#### [AIM OF THE EXERCISE]
Each line of data below is to be returned exactly, leaving out any picture.
______
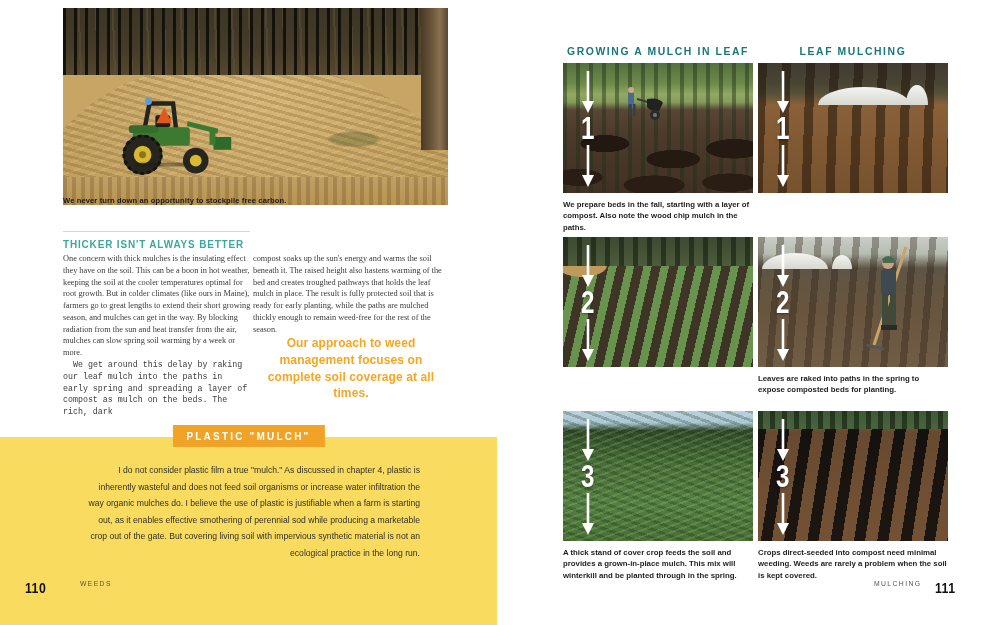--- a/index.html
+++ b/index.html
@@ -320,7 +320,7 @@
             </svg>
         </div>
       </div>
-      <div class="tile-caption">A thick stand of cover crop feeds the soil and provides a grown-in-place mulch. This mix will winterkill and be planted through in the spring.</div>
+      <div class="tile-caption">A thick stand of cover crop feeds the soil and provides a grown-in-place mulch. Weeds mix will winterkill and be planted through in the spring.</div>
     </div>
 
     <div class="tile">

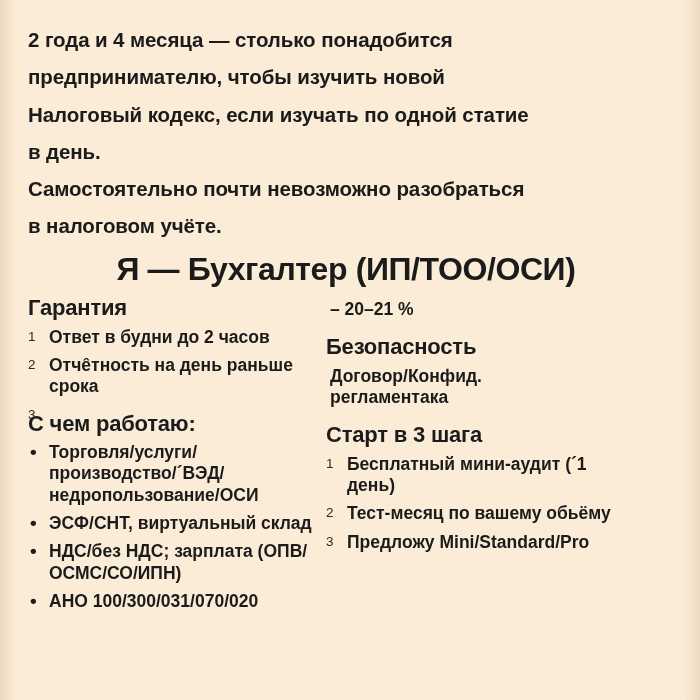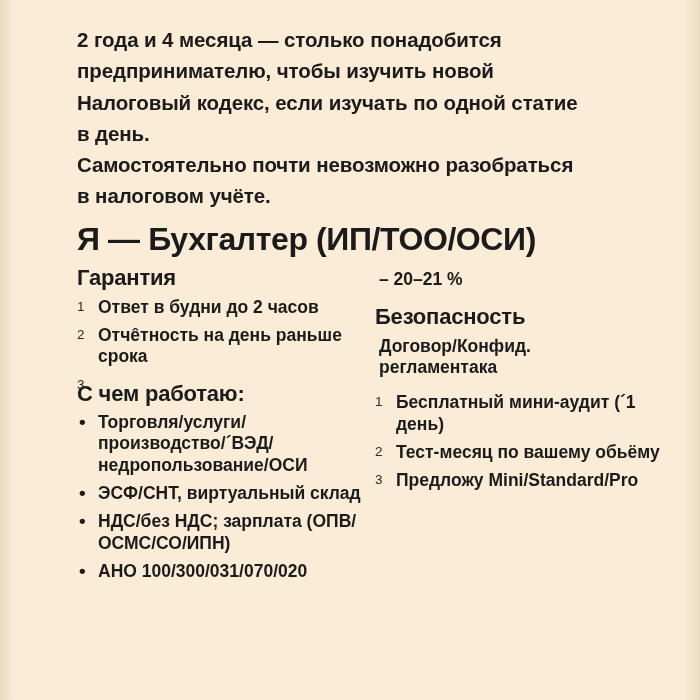--- a/index.html
+++ b/index.html
@@ -20,7 +20,7 @@
     height: 700px;
     background: #faecd7;
     box-sizing: border-box;
-    padding: 26px 36px 0 77px;
+    padding: 26px 36px 0 28px;
   }
   
   .page::before {

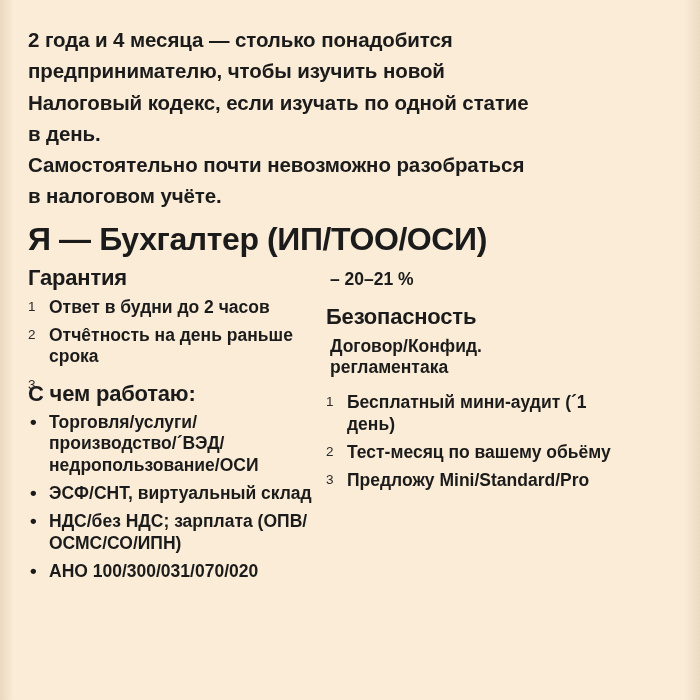--- a/index.html
+++ b/index.html
@@ -51,7 +51,7 @@
     margin: 0;
   }
   .intro p + p {
-    margin-top: 4px;
+    margin-top: 10px;
   }
 
   .headline {

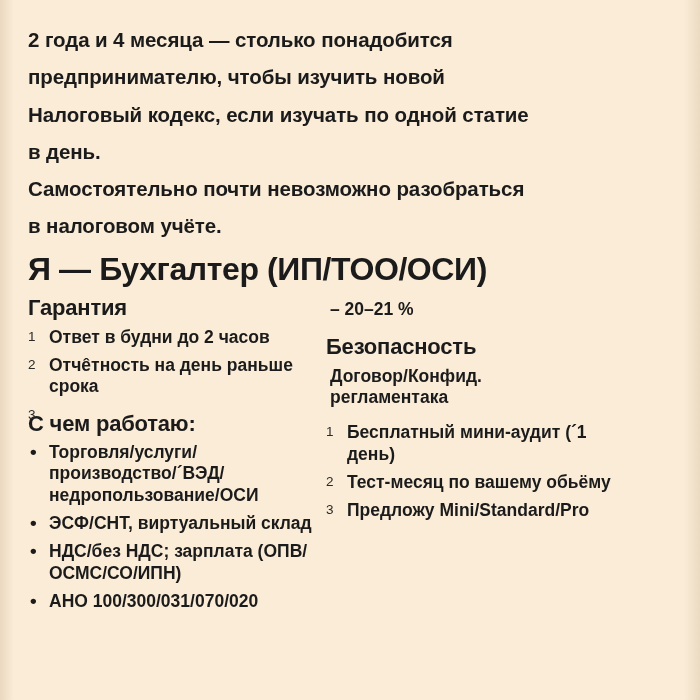--- a/index.html
+++ b/index.html
@@ -61,6 +61,7 @@
     letter-spacing: -0.4px;
     margin: 12px 0 8px 0;
     white-space: nowrap;
+    text-align: center;
   }
 
   .cols {

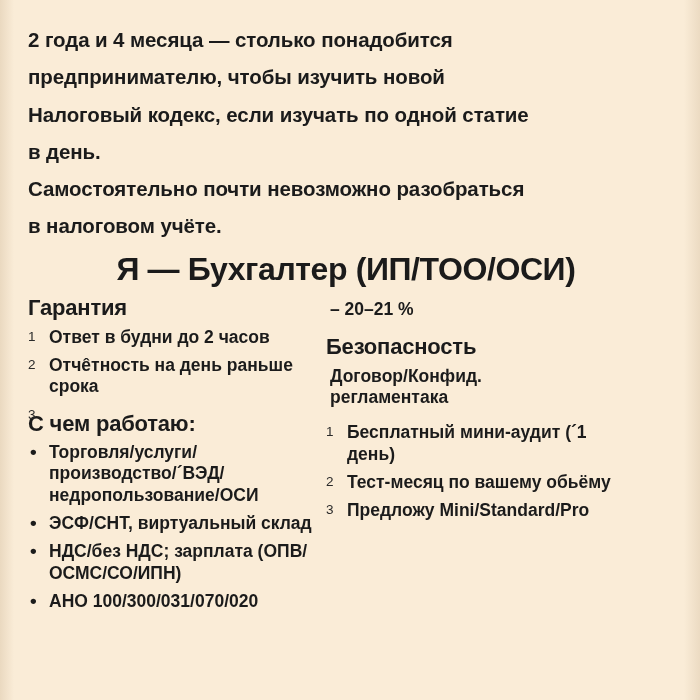--- a/index.html
+++ b/index.html
@@ -205,6 +205,7 @@
       </div>
 
       <div class="block">
+        <h3 class="sec">Старт в 3 шага</h3>
         <ol class="num">
           <li>
             <span class="mk">1</span>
______
#### [RESPONSE BELOW]
--- a/index.html
+++ b/index.html
@@ -320,7 +320,7 @@
             </svg>
         </div>
       </div>
-      <div class="tile-caption">A thick stand of cover crop feeds the soil and provides a grown-in-place mulch. This mix will winterkill and be planted through in the spring.</div>
+      <div class="tile-caption">A thick stand of cover crop feeds the soil and provides a grown-in-place mulch. Weeds mix will winterkill and be planted through in the spring.</div>
     </div>
 
     <div class="tile">

--- a/index.html
+++ b/index.html
@@ -20,7 +20,7 @@
     height: 700px;
     background: #faecd7;
     box-sizing: border-box;
-    padding: 26px 36px 0 77px;
+    padding: 26px 36px 0 28px;
   }
   
   .page::before {

--- a/index.html
+++ b/index.html
@@ -51,7 +51,7 @@
     margin: 0;
   }
   .intro p + p {
-    margin-top: 4px;
+    margin-top: 10px;
   }
 
   .headline {

--- a/index.html
+++ b/index.html
@@ -61,6 +61,7 @@
     letter-spacing: -0.4px;
     margin: 12px 0 8px 0;
     white-space: nowrap;
+    text-align: center;
   }
 
   .cols {

--- a/index.html
+++ b/index.html
@@ -205,6 +205,7 @@
       </div>
 
       <div class="block">
+        <h3 class="sec">Старт в 3 шага</h3>
         <ol class="num">
           <li>
             <span class="mk">1</span>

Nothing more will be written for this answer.